[[ PASSAGE TO READ, beginning ]]

Growing up with deaf parents in Tulsa, Okla., Mr. Champion said that his two older brothers, who are not deaf, initially interpreted between him and his parents until the family had taught him rudimentary signing by school age. He quickly outgrew childhood self-consciousness about signing in public and would sometimes act as an interpreter in school or at church. (He said he didn’t always enjoy interpreting religious material because he felt the content was too personal to convey.) He interpreted at a community college for a couple of years before moving to New York in 1980 to pursue a career in singing and acting.

A month after arriving he had an audition with Theater Development Fund to interpret, and soon he gave the first signed performance under the organization’s auspices. No one could remember a prior one that was formally coordinated with the producers, actors and lighting team, who shine a spotlight on interpreters when they work.

The first show was “The Elephant Man,” at that point starring David Bowie — a tough first outing given the pained drama of a man in Victorian London coping with the extreme deformity of his body.

“It was the first time I had to stifle my emotional reactions while signing,” Mr. Champion recalled during a recent interview near the Broadway theater district. “It’s a challenge because the more you fight showing an emotional response, the harder it gets. In rehearsals it was overwhelming. But I was able to tell myself, ‘It’s O.K. to be emotional, but now it’s time to work.’ I had to think of myself as working, rather than having a signed conversation.”

But Mr. Champion did despair at “A Chorus Line,” interpreting the long monologue of Paul, a dancer who describes coming to terms with being gay as a young man, and his parents’ heart-breaking reaction to his sexuality.

[[ PASSAGE TO READ, end ]]
[[ DATA FOR REVIEW, beginning ]]

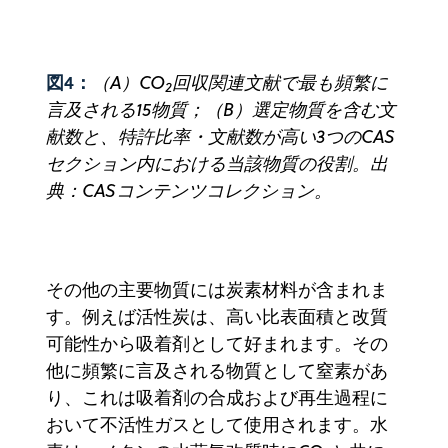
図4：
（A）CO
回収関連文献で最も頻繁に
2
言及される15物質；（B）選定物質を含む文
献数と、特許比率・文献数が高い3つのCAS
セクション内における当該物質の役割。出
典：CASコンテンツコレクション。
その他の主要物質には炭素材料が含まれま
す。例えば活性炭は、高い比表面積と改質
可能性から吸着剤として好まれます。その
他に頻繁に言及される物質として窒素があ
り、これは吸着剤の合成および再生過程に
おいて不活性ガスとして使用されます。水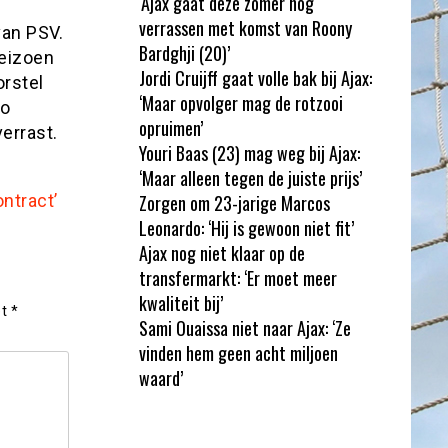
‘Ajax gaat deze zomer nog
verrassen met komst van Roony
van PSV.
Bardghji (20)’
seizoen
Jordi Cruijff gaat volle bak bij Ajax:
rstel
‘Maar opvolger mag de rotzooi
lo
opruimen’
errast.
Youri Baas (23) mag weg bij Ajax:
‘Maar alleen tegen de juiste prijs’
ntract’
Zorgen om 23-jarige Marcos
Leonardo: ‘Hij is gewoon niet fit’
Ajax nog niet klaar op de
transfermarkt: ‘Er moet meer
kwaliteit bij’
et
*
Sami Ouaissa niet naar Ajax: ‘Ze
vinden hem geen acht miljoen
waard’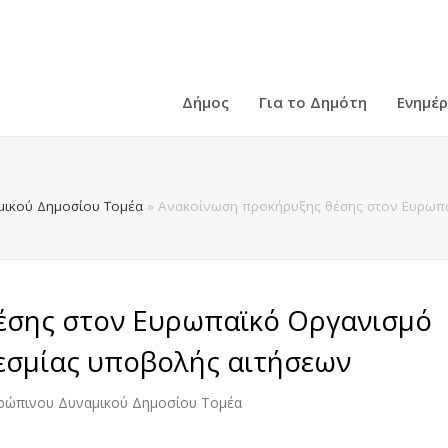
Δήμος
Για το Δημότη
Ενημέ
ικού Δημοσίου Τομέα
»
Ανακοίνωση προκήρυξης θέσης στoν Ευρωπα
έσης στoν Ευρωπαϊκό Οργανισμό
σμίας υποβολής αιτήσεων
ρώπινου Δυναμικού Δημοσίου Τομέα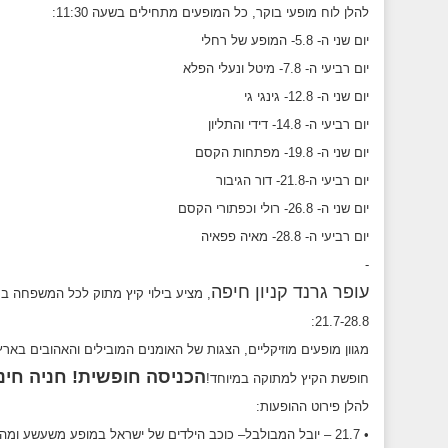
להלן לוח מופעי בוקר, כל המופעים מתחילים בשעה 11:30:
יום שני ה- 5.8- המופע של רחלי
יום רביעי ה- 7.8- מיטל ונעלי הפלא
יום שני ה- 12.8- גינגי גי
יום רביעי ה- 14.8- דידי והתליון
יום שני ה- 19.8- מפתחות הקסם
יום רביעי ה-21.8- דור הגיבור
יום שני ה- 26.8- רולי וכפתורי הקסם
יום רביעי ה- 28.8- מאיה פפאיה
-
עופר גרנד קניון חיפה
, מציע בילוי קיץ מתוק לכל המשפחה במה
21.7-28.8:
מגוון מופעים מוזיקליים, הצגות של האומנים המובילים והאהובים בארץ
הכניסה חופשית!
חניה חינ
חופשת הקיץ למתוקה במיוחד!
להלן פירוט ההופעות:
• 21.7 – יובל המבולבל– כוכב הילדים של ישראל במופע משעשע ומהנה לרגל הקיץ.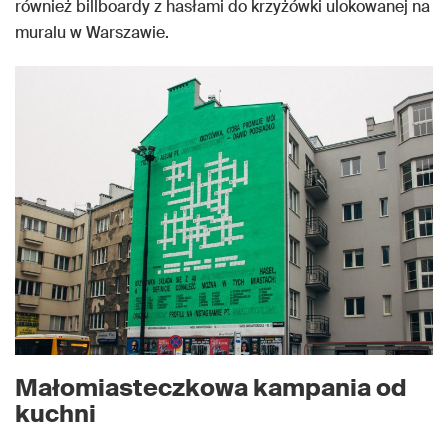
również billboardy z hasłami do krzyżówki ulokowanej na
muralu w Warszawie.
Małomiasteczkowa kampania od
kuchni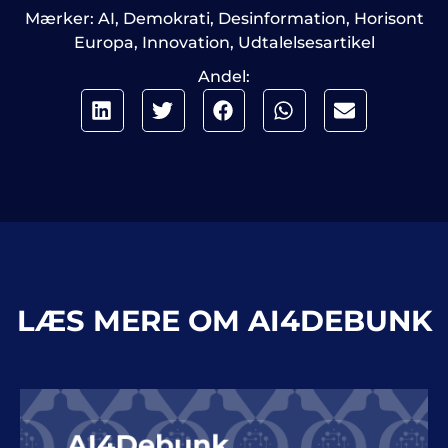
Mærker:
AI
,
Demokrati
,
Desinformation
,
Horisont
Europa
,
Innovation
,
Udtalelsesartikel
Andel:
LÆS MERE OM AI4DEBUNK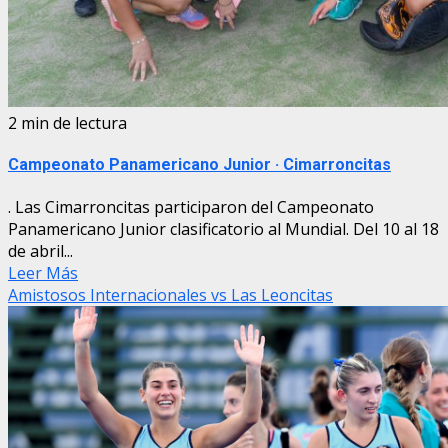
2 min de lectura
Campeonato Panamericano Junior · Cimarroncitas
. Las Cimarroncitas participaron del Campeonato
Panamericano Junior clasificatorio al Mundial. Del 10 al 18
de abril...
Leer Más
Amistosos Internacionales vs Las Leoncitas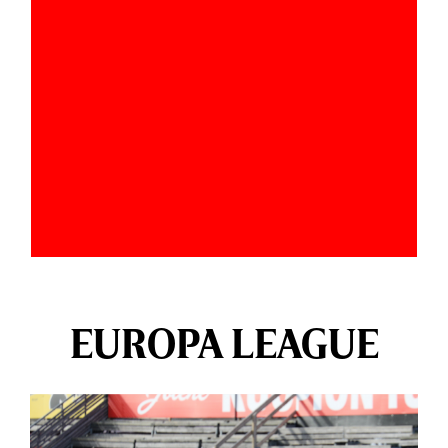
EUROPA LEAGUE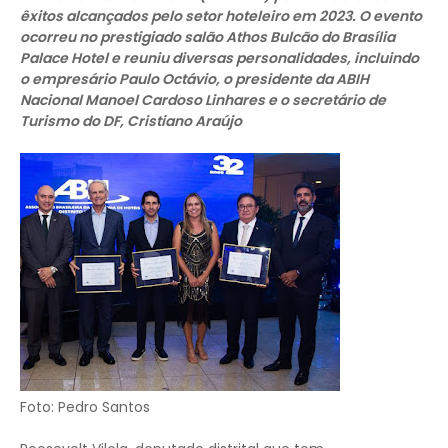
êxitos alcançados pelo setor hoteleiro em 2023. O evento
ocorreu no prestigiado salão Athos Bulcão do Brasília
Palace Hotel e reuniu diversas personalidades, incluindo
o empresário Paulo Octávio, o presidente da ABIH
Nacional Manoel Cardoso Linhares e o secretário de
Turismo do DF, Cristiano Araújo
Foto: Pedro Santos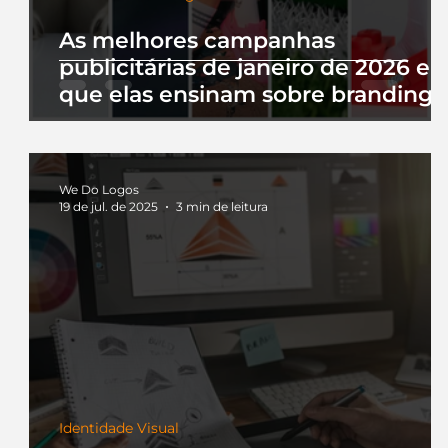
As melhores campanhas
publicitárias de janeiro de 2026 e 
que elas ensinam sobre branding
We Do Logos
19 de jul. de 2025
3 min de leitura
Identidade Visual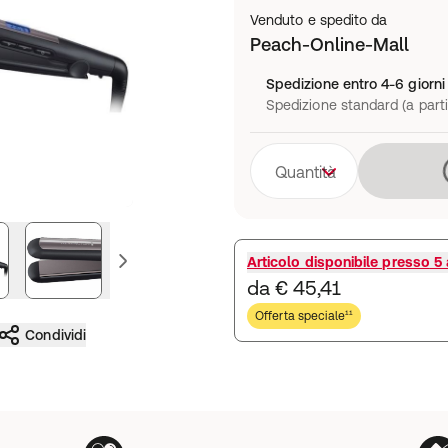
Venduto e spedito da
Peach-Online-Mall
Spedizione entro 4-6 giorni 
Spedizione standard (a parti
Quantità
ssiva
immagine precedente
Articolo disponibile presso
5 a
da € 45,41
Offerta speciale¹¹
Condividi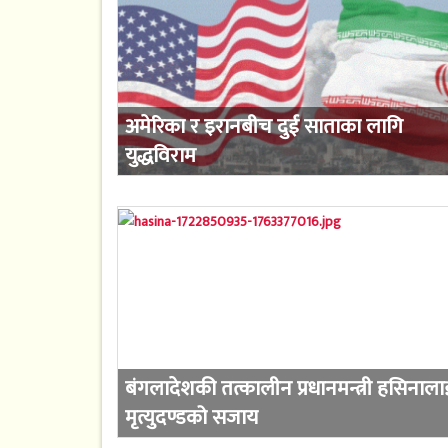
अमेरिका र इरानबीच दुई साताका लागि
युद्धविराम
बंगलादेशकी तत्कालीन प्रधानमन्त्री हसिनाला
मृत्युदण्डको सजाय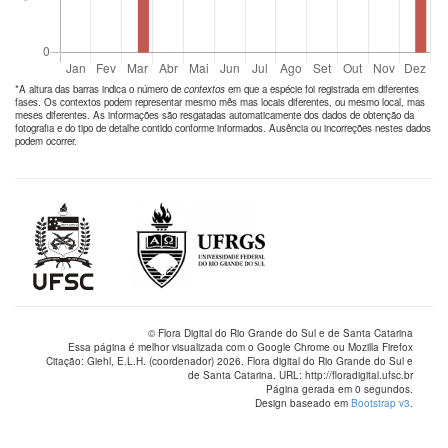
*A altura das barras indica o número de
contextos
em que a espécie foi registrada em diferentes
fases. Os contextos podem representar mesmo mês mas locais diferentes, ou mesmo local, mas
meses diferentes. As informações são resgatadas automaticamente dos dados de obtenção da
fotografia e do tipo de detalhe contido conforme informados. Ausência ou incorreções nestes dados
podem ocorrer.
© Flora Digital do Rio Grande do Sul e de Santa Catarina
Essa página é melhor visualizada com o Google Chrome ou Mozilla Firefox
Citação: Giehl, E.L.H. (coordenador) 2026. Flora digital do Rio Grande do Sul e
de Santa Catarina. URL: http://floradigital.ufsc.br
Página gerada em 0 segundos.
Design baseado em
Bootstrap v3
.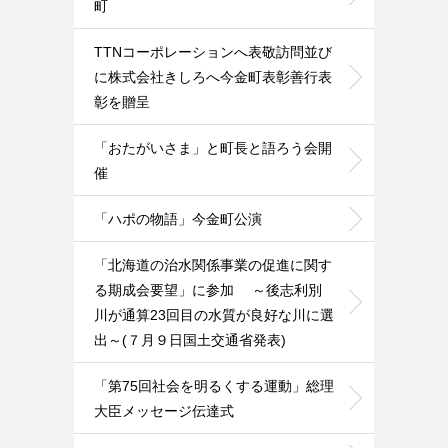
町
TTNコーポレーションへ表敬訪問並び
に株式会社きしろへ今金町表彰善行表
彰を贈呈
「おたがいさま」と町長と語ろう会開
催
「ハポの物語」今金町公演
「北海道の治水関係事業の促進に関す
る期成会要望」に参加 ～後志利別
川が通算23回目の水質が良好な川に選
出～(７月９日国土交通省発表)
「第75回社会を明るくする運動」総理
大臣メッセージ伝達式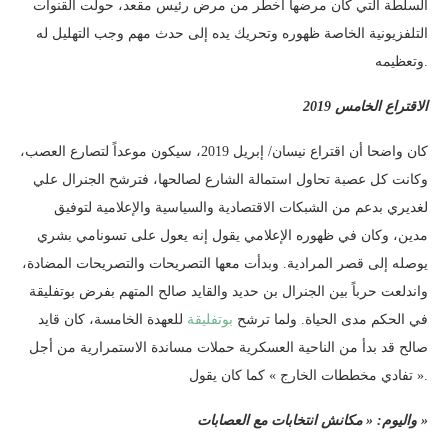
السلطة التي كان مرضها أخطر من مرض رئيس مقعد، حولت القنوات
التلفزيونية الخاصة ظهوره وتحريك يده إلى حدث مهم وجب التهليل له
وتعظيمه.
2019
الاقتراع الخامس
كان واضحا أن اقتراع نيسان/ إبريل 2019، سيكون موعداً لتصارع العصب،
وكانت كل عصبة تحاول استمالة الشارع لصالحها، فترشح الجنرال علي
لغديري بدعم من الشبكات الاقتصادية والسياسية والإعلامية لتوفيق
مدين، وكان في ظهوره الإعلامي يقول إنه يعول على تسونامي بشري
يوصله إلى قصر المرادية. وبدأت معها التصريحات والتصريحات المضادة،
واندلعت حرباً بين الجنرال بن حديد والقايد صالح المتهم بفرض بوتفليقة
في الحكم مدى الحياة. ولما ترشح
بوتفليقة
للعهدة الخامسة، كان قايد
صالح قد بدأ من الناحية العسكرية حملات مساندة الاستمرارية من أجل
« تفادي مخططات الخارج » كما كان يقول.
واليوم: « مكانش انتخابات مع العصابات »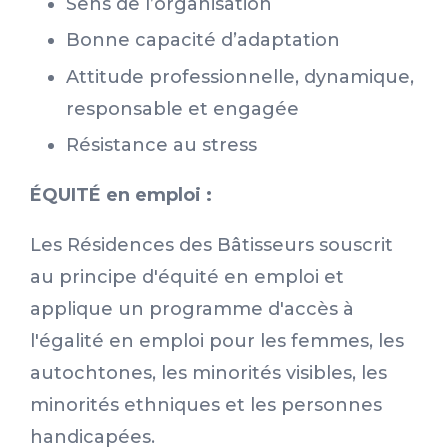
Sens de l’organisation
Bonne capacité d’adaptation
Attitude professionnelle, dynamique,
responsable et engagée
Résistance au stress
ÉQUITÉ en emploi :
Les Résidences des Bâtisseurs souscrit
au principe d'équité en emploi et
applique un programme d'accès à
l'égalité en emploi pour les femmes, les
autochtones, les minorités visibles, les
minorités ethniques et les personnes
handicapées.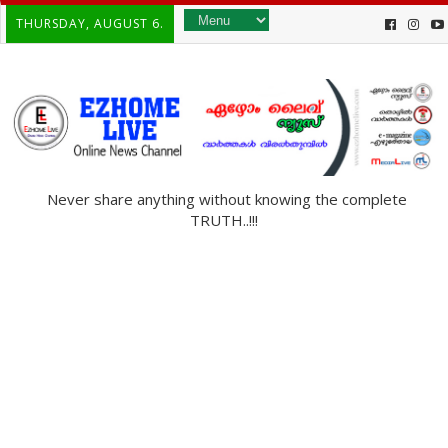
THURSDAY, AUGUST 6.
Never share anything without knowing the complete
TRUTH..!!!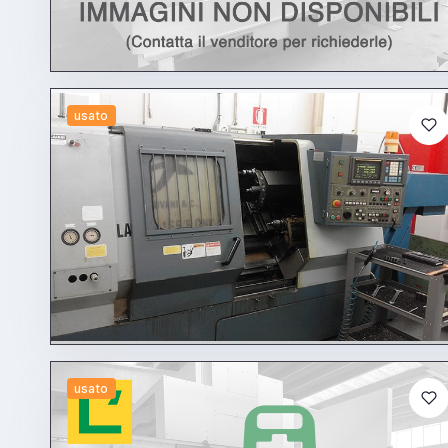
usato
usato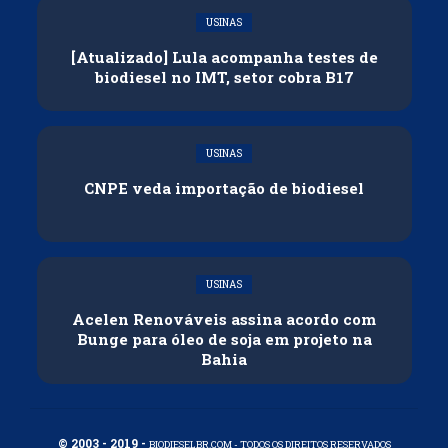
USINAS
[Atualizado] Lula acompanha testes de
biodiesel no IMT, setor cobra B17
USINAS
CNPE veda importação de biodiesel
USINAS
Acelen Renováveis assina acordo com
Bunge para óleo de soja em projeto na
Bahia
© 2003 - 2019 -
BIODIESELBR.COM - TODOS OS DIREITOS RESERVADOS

[[ DATA FOR REVIEW, end ]]

TASK OBJECTIVE
Transcribe the passage about Mr. Champion between "But Mr. Champion" and "to his sexuality.", inclusive. This data was drawn from a separate source.

SOLUTION
But Mr. Champion did despair at “A Chorus Line,” interpreting the long monologue of Paul, a dancer who describes coming to terms with being gay as a young man, and his parents’ heart-breaking reaction to his sexuality.